Bowing to pressure from the mayor and others, the SFMTA's transit chief of eight years, Ed Reiskin, announced Monday that he would be stepping down in August.

Friday's commute was a bona fide mess, and what began with an overhead power outage on the Muni Metro between Powell and Civic Center stations early in the morning ballooned into a 10+-hour ordeal.

That situation led to a ramping up of pressure from the Board of Supervisors and Mayor London Breed — who were already dismayed from news the previous week about faulty door sensors and train-coupling mechanisms on the new Siemans light-rail trains. The Supes had already decided to withhold $62 million in funding for a new batch of train cars.

The Mayor's Office apparently sent a "scorching letter" to the SFMTA board Monday morning calling for a national search for a new director, as the Chronicle reports. And Reiskin responded with his own letter to colleagues saying, "The employment agreement I have with the SFMTA Board of Directors ends in August, and it’s become clear that this is the right time for a change." (Breed had similarly put pressure on Reiskin last August, following a spate of Muni delays, writing in a letter, "at the bottom line, Muni must be more dependable. Diminished Muni service forces people to make less sustainable trip choices and erodes confidence in City government.")

Reiskin added, "I will continue to give my heart and soul to this job up to my last day."

As KPIX/CBS SF reports, Supervisor Aaron Peskin had given statements over the weekend suggesting that the SFMTA needed an overhaul. "Things happen when you have a complex system, things do break down," Peskin told KPIX. "But it seems that the cascading number of events and the way they’ve handled it with the media and with public officials, has left a lot lacking."

Reiskin has served as Muni's transit chief since 2011, following stints heading up the Department of Public Works and the city's 311 call center. And Muni's persistent problems, particularly in the rush-hour meltdown department, certainly predate Reiskin's tenure.
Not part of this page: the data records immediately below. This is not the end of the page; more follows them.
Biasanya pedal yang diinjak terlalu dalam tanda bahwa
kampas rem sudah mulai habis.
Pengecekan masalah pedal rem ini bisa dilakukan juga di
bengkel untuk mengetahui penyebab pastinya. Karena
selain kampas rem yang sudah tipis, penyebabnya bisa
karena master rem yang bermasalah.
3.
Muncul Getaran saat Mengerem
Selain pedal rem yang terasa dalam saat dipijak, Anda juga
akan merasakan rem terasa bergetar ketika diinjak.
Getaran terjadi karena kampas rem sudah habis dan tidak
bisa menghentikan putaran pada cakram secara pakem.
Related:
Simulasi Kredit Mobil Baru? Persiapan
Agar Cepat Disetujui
As the SFMTA wrote in an apologetic blog post titled "What Happened to My Friday Commute?", "The subway is the backbone of Muni’s light rail system... The impact of even a single incident such as this one in the subway causes delays across the entire system." But the agency goes on to say that "49% of subway delays stem from decades of underinvestment in 'state of good repair' projects," suggesting that the issue has been one of funding.